Sinologia come forma di neo-colonialismo?
Durante una conferenza a Harvard di qualche giorno fa, il report cinese
Wang Wen ha detto la sua su come studiosi, osservatori e media occidentali
trattano di Cina:
美国观察:在哈佛主讲中国后的震惊
Una docente statunitense ha scritto in un forum accademico:
Wang […] reports that when discussing Chinese media and reporting with
Westerners, his audience invariably fails to understand the 30-year improvement
in media freedom in China, especially during the age of micro-blogging. He also
criticizes Harvard-both the Fairbanks Center and the Department of
Government-for not inviting mainland scholars to give talks. And finally, Wang
argues that even more alarming is that the way of interpreting China, or the
entire China discourse, is being fed to Chinese students by Western professors,
as he discovered over a dinner conversation with a few Chinese students. While
not directing criticism toward anyone in particular, and commentino favorably
on the knowledge of the "foreign" China experts, Wang laments the
abandonment of the discourse on China to "foreigners," that is,
"European and American scholars."
Ora, tralasciando il fatto che la traduzione in inglese dall’originale
cinese non è proprio fedelissima, io credo che quanto detto da Wang merita
attenzione e dovrebbe sviluppare un dibattito a livello politico e accademico.
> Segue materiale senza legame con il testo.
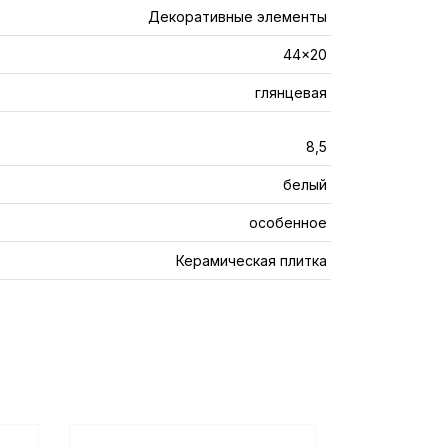
Декоративные элементы
44x20
глянцевая
8,5
белый
особенное
Керамическая плитка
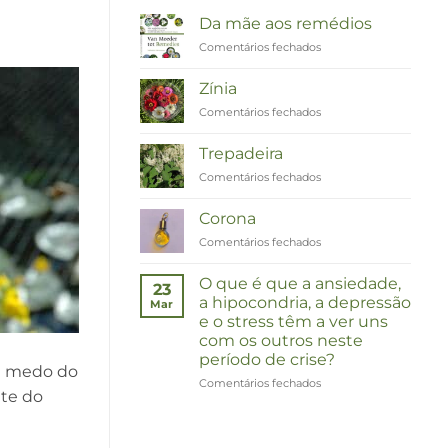
Da mãe aos remédios
Comentários fechados
em
Van
Moeder
Zínia
tot
Comentários fechados
em
Remedies
Zinnia
Trepadeira
Comentários fechados
em
Duizendknoop
Corona
Comentários fechados
em
Corona
O que é que a ansiedade,
23
a hipocondria, a depressão
Mar
e o stress têm a ver uns
com os outros neste
período de crise?
e medo do
Comentários fechados
em
te do
Wat
hebben
angst,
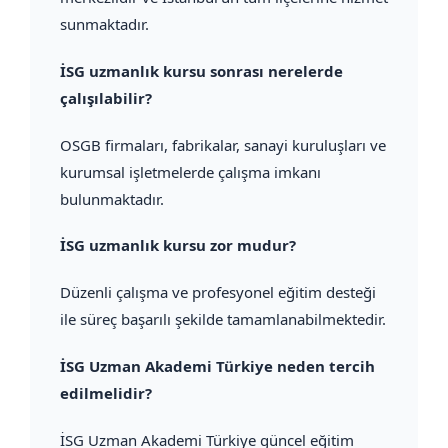
sunmaktadır.
İSG uzmanlık kursu sonrası nerelerde
çalışılabilir?
OSGB firmaları, fabrikalar, sanayi kuruluşları ve
kurumsal işletmelerde çalışma imkanı
bulunmaktadır.
İSG uzmanlık kursu zor mudur?
Düzenli çalışma ve profesyonel eğitim desteği
ile süreç başarılı şekilde tamamlanabilmektedir.
İSG Uzman Akademi Türkiye neden tercih
edilmelidir?
İSG Uzman Akademi Türkiye güncel eğitim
È vero che moltissimi studenti, ricercatori e professori cinesi stanno
trovando posto nelle università occidentali, ed è anche vero che l’influenza
delle istituzioni cinesi nel mondo accademico occidentale sta aumentando (vedi
il caso degli Istituti Confucio), al pari dei loro investimenti.
Ma è anche vero (e lo dico perché lo vivo sulla mia pelle) che sempre
più stranieri stanno insegnando nelle università e nei centri di ricerca
cinesi, è vero che la gran parte del dibattito degli ultimi venti anni sulla
Cina (in lingua non cinese) è in mano ai media, alle istituzioni, agli studiosi
e alle lobby occidentali. Cioè siamo “noi” ad analizzare e decidere “cosa sono
e perché” i cinesi. I cinesi stessi in questo dibattito globale (in lingua non
cinese, ripeto) hanno poca voce in capitolo.
Io ci vedo del neo-colonialismo. Fare propria l’economia e la politica
di un paese (ormai troppo forte per essere governato a livello militare, politico
o economico) studiandolo a fondo, descrivendolo, rappresentandolo, discutendolo
a non finire. Persino agli stessi cinesi: vedi il caso di docenti americani o
europei che insegnano scienze sociali cinesi ai cinesi stessi, o i dibattiti in
TV o nelle università occidentali sulla Cina che non prevedono quasi invitati
cinesi.
Sì, è un problema e andrebbe discusso. Ma così rischiamo di perdere l’egemonia
culturale e politica che spetta, tradizionalmente, all’uomo bianco.
Alla base di tutto c’è ovviamente il difficile rapporto tra la politica
di un paese e l’educazione che sceglie di dare ai suoi giovani. L’università e
la comunità accademica dovrebbero esulare da questi (sporchi) giochi di potere,
di politica, di nazionalismo e campanilismo. Ma è chiaro che così non è.